Content starts

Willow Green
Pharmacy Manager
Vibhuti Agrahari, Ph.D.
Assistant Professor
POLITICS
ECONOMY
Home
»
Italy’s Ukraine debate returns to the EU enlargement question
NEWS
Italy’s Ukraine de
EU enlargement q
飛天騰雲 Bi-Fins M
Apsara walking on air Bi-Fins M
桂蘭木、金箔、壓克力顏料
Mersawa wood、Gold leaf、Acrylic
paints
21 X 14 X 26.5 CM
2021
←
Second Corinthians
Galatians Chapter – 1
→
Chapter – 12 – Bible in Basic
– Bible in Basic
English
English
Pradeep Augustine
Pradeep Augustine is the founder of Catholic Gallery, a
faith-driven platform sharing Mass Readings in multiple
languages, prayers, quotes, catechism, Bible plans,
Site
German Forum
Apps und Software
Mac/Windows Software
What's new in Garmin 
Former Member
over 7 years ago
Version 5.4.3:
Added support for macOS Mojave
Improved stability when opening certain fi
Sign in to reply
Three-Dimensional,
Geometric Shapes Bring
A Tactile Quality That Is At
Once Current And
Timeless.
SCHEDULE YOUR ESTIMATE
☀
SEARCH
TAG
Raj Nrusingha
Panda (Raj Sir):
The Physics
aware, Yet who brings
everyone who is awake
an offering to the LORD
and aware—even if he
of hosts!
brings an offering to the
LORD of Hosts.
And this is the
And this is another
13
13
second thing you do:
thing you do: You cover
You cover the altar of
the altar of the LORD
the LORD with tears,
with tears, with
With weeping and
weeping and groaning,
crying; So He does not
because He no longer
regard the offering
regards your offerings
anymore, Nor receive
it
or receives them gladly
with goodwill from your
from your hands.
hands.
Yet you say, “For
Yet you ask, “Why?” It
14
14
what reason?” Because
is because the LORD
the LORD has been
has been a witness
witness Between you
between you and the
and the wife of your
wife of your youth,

Content ends

Copy the records above exactly as they appear.

Willow Green
Pharmacy Manager
Vibhuti Agrahari, Ph.D.
Assistant Professor
POLITICS
ECONOMY
Home
»
Italy’s Ukraine debate returns to the EU enlargement question
NEWS
Italy’s Ukraine de
EU enlargement q
飛天騰雲 Bi-Fins M
Apsara walking on air Bi-Fins M
桂蘭木、金箔、壓克力顏料
Mersawa wood、Gold leaf、Acrylic
paints
21 X 14 X 26.5 CM
2021
←
Second Corinthians
Galatians Chapter – 1
→
Chapter – 12 – Bible in Basic
– Bible in Basic
English
English
Pradeep Augustine
Pradeep Augustine is the founder of Catholic Gallery, a
faith-driven platform sharing Mass Readings in multiple
languages, prayers, quotes, catechism, Bible plans,
Site
German Forum
Apps und Software
Mac/Windows Software
What's new in Garmin 
Former Member
over 7 years ago
Version 5.4.3:
Added support for macOS Mojave
Improved stability when opening certain fi
Sign in to reply
Three-Dimensional,
Geometric Shapes Bring
A Tactile Quality That Is At
Once Current And
Timeless.
SCHEDULE YOUR ESTIMATE
☀
SEARCH
TAG
Raj Nrusingha
Panda (Raj Sir):
The Physics
aware, Yet who brings
everyone who is awake
an offering to the LORD
and aware—even if he
of hosts!
brings an offering to the
LORD of Hosts.
And this is the
And this is another
13
13
second thing you do:
thing you do: You cover
You cover the altar of
the altar of the LORD
the LORD with tears,
with tears, with
With weeping and
weeping and groaning,
crying; So He does not
because He no longer
regard the offering
regards your offerings
anymore, Nor receive
it
or receives them gladly
with goodwill from your
from your hands.
hands.
Yet you say, “For
Yet you ask, “Why?” It
14
14
what reason?” Because
is because the LORD
the LORD has been
has been a witness
witness Between you
between you and the
and the wife of your
wife of your youth,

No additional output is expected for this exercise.